─── RAW DATA ───

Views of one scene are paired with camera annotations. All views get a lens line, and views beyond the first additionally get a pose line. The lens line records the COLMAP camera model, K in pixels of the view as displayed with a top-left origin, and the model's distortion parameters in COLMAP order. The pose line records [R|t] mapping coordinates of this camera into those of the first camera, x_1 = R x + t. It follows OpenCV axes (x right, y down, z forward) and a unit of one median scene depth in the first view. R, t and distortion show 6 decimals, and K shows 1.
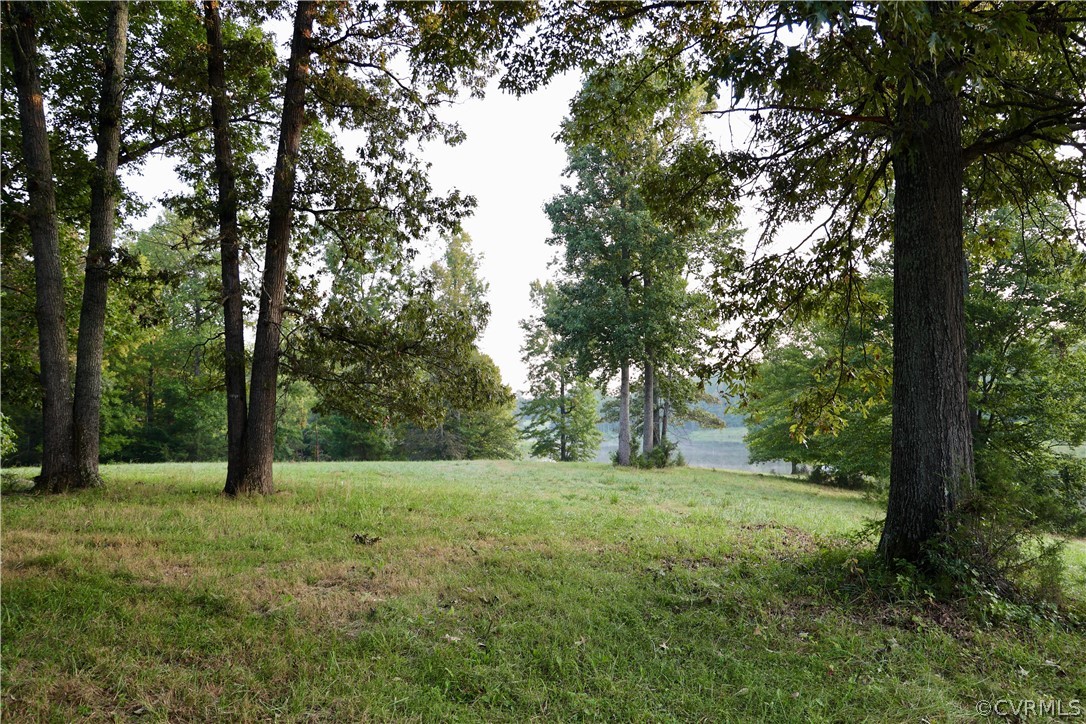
lens RADIAL K [[756.3, 0, 543.0], [0, 756.3, 367.4], [0, 0, 1]] dist [-0.097858, 0.073200]
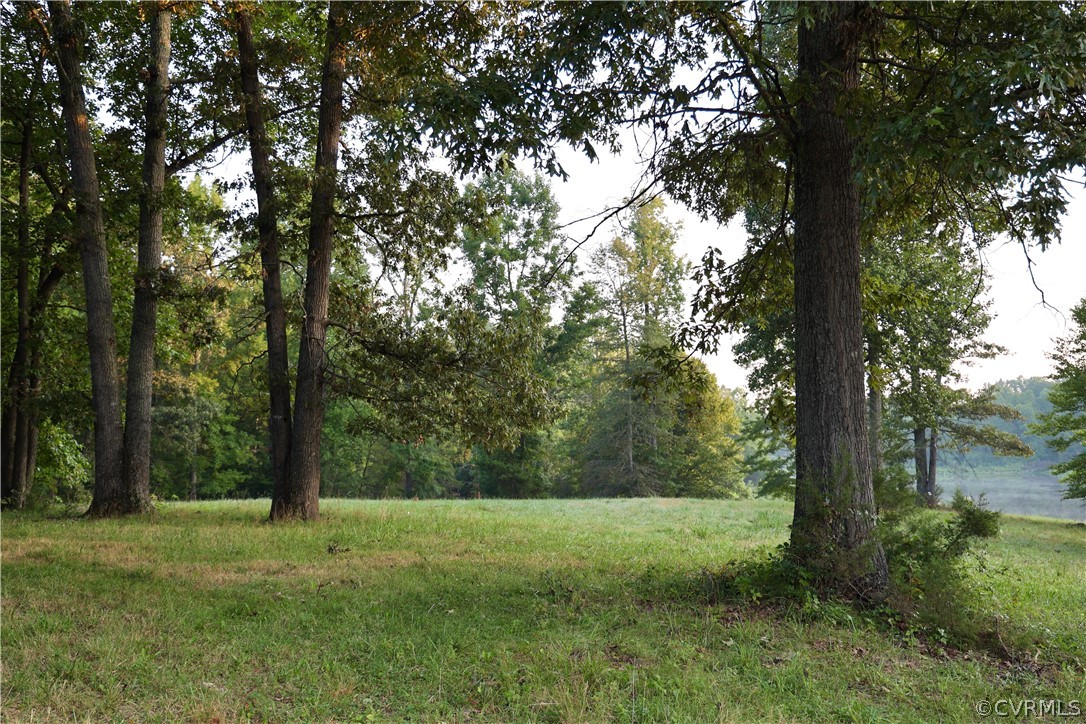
lens RADIAL K [[1083.5, 0, 543.0], [0, 1083.5, 362.0], [0, 0, 1]] dist [-0.012014, 0.160924]
pose [[0.962956, -0.029756, -0.268011, 0.091712], [0.026311, 0.999519, -0.016435, 0.000025], [0.268371, 0.008774, 0.963276, -0.077233]]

───

§ WHAT YOU ARE ASKED TO DO:
Reproduce all of the lines above word for word, leaving out the pictures.

§ WRITTEN SOLUTION:
Views of one scene are paired with camera annotations. All views get a lens line, and views beyond the first additionally get a pose line. The lens line records the COLMAP camera model, K in pixels of the view as displayed with a top-left origin, and the model's distortion parameters in COLMAP order. The pose line records [R|t] mapping coordinates of this camera into those of the first camera, x_1 = R x + t. It follows OpenCV axes (x right, y down, z forward) and a unit of one median scene depth in the first view. R, t and distortion show 6 decimals, and K shows 1.
lens RADIAL K [[756.3, 0, 543.0], [0, 756.3, 367.4], [0, 0, 1]] dist [-0.097858, 0.073200]
lens RADIAL K [[1083.5, 0, 543.0], [0, 1083.5, 362.0], [0, 0, 1]] dist [-0.012014, 0.160924]
pose [[0.962956, -0.029756, -0.268011, 0.091712], [0.026311, 0.999519, -0.016435, 0.000025], [0.268371, 0.008774, 0.963276, -0.077233]]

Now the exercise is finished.